Investing in the Changing Face of Food
Noramay Cadena, SB ’03, LGO ’11, and Shayna Harris, MBA ’11, have always been deeply committed to paving the path for more women and women of color to launch into management and STEM fields. The duo met in 2009 at MIT Sloan when they were placed in the same small study cohort. They had different career paths and life experiences, but commonly rooted values. After graduation, the classmates set off on their own career paths, working in industries as varied as food and supply chain operations and aerospace engineering. They later transitioned to venture capital, where their professional trajectories and personal admiration for each other came together in 2020 when they co-founded Supply Change Capital.
The early-stage venture capital firm invests at the intersection of food, culture, and technology to catalyze early-stage sustainable businesses that modernize the food system. Specifically, Supply Change Capital invests in founders who are often from overlooked or underinvested backgrounds in food and technology-focused venture capital.
“We’re often asked if Supply Change Capital is simply investing in ethnic aisles at grocery stores,” says Cadena. “But that’s not what we’re doing at all. We want to eradicate ethnic aisles. We are about redefining and reconceptualizing the food system from farm to fork so that it is more representative, resonant, and relevant for the modern-day consumer.”
Harris and Cadena’s work is the culmination of everything they learned in their system dynamics, sustainability, and leadership courses at MIT Sloan. It is also a direct result of their shared desire to build a bold, compelling, and unapologetic organization that serves multicultural America—a growing demographic which, according to a 2015 Nielsen report, will become the new majority in 2045.
“Multicultural founders are underrepresented in today’s food system, despite having the fastest-growing demographic in America. The majority of food brands and food technology founders are not run by female or BIPOC entrepreneurs,” says Harris. “We believe there is an opportunity to make an impact by investing capital in diverse founders across the supply chain in technology, sustainable ingredients, and culturally-resonant brands.”

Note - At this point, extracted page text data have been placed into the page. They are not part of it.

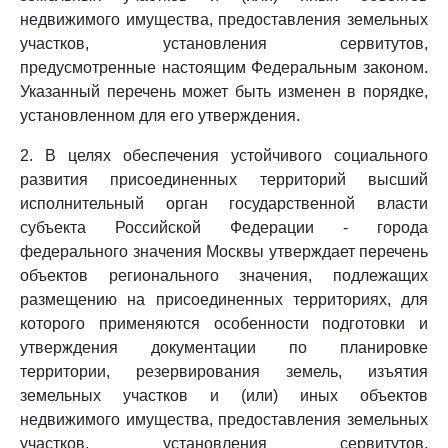
недвижимого имущества, предоставления земельных
участков, установления сервитутов,
предусмотренные настоящим Федеральным законом.
Указанный перечень может быть изменен в порядке,
установленном для его утверждения.
2. В целях обеспечения устойчивого социального
развития присоединенных территорий высший
исполнительный орган государственной власти
субъекта Российской Федерации - города
федерального значения Москвы утверждает перечень
объектов регионального значения, подлежащих
размещению на присоединенных территориях, для
которого применяются особенности подготовки и
утверждения документации по планировке
территории, резервирования земель, изъятия
земельных участков и (или) иных объектов
недвижимого имущества, предоставления земельных
участков, установления сервитутов,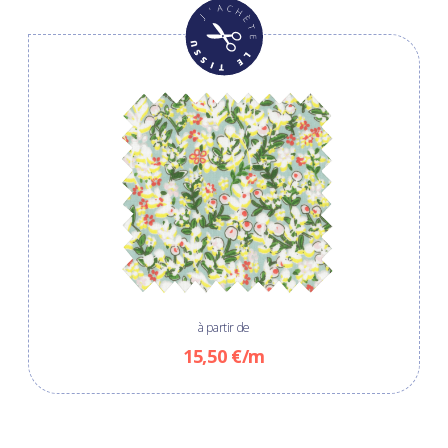
à partir de
15,50 €/m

With Supply Change Capital, Harris and Cadena set their sights on food trends and food systems. The global food system is an attractive and critical area to invest in, especially when it comes to investing in founders from underrepresented groups.
“We want to help bring about the next generation of iconic brands that will be authentic to women, people of color, LGBTQIA+, immigrants, and more cross sections of the U.S. population,” says Cadena. “Because we believe in a future of food that is better for you, supply chain efficient, sustainability mindful, and culture rich.”
Since its inception, Supply Change Capital has invested in a plethora of early-stage food technology and consumer packaged goods businesses. For instance, AYO Foods is the first national brand bringing West African food, flavors, and ingredients nationwide to grocers like Target and Kroger; Aqua Cultured Foods is a sustainable seafood alternative that uses microbial fermentation to develop fungi-based microbes into an alternative protein source; and Agua Bonita produces traditional Mexican aguas frescas without added sugar, using upcycled fruit as a key ingredient. All three of these businesses are women-owned and run, and two of the three are run by women of color.
Harris and Cadena believe emerging food brands and technologies like these will garner greater mainstream appeal as American demographics continue to change. They also think the efforts of these founders to diversify ingredients, technologies, and supply chains will have the greatest impact on revolutionizing our current food systems—and society at large. As they explain it, these companies are representative of a sustainability-rich, polyculture, polycrop world.
For these reasons, Harris and Cadena suggest that manufacturers, retailers, and other stakeholders in the food industry should put in the work to understand what is happening if they want to win over this growing body of diverse entrepreneurs and consumers. To this end, they launched the New American Table Coalition in 2021 to bring together founders, funders, media, and industry to develop new approaches for a more sustainable and inclusive food system.
If major players take the time to learn about the changing nuances of the American population and its many food cultures, they will possess a significant advantage in the decades to come.